ABOUT THIS TASK:
Copy out all of the records. Keep every word exact.

··· EXERCISE INPUT ···

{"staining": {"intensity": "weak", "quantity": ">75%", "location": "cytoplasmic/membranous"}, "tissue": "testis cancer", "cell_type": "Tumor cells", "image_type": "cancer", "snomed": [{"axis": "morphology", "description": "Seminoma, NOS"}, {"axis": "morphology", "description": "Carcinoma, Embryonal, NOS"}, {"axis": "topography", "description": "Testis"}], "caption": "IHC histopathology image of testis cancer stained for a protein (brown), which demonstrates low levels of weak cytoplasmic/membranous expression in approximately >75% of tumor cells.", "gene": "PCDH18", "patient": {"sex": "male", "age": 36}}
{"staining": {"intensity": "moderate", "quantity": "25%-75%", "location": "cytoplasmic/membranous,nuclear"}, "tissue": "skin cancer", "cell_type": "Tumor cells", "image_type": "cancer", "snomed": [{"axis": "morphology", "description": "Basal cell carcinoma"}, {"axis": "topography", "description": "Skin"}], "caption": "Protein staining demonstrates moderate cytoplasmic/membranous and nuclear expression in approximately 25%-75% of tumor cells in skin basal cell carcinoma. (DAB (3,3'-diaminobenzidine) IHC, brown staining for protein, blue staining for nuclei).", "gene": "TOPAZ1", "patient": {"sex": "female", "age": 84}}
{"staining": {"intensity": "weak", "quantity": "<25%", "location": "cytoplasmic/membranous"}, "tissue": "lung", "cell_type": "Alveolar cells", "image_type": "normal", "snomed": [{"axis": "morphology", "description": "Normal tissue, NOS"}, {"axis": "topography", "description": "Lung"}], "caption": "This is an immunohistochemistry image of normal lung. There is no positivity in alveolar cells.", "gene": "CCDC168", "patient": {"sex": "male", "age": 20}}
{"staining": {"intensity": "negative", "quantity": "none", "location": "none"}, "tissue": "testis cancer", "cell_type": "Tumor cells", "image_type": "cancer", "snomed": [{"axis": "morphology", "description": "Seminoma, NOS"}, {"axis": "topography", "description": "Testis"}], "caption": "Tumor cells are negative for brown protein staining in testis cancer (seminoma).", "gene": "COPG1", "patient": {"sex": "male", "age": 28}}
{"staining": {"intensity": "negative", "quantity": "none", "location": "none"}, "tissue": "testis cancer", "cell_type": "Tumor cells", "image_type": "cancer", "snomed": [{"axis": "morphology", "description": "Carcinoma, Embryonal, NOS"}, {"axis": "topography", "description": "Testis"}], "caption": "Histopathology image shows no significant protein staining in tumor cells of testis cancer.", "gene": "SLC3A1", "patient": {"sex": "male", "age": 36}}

···

ANSWER SPACE:
{"staining": {"intensity": "weak", "quantity": ">75%", "location": "cytoplasmic/membranous"}, "tissue": "testis cancer", "cell_type": "Tumor cells", "image_type": "cancer", "snomed": [{"axis": "morphology", "description": "Seminoma, NOS"}, {"axis": "morphology", "description": "Carcinoma, Embryonal, NOS"}, {"axis": "topography", "description": "Testis"}], "caption": "IHC histopathology image of testis cancer stained for a protein (brown), which demonstrates low levels of weak cytoplasmic/membranous expression in approximately >75% of tumor cells.", "gene": "PCDH18", "patient": {"sex": "male", "age": 36}}
{"staining": {"intensity": "moderate", "quantity": "25%-75%", "location": "cytoplasmic/membranous,nuclear"}, "tissue": "skin cancer", "cell_type": "Tumor cells", "image_type": "cancer", "snomed": [{"axis": "morphology", "description": "Basal cell carcinoma"}, {"axis": "topography", "description": "Skin"}], "caption": "Protein staining demonstrates moderate cytoplasmic/membranous and nuclear expression in approximately 25%-75% of tumor cells in skin basal cell carcinoma. (DAB (3,3'-diaminobenzidine) IHC, brown staining for protein, blue staining for nuclei).", "gene": "TOPAZ1", "patient": {"sex": "female", "age": 84}}
{"staining": {"intensity": "weak", "quantity": "<25%", "location": "cytoplasmic/membranous"}, "tissue": "lung", "cell_type": "Alveolar cells", "image_type": "normal", "snomed": [{"axis": "morphology", "description": "Normal tissue, NOS"}, {"axis": "topography", "description": "Lung"}], "caption": "This is an immunohistochemistry image of normal lung. There is no positivity in alveolar cells.", "gene": "CCDC168", "patient": {"sex": "male", "age": 20}}
{"staining": {"intensity": "negative", "quantity": "none", "location": "none"}, "tissue": "testis cancer", "cell_type": "Tumor cells", "image_type": "cancer", "snomed": [{"axis": "morphology", "description": "Seminoma, NOS"}, {"axis": "topography", "description": "Testis"}], "caption": "Tumor cells are negative for brown protein staining in testis cancer (seminoma).", "gene": "COPG1", "patient": {"sex": "male", "age": 28}}
{"staining": {"intensity": "negative", "quantity": "none", "location": "none"}, "tissue": "testis cancer", "cell_type": "Tumor cells", "image_type": "cancer", "snomed": [{"axis": "morphology", "description": "Carcinoma, Embryonal, NOS"}, {"axis": "topography", "description": "Testis"}], "caption": "Histopathology image shows no significant protein staining in tumor cells of testis cancer.", "gene": "SLC3A1", "patient": {"sex": "male", "age": 36}}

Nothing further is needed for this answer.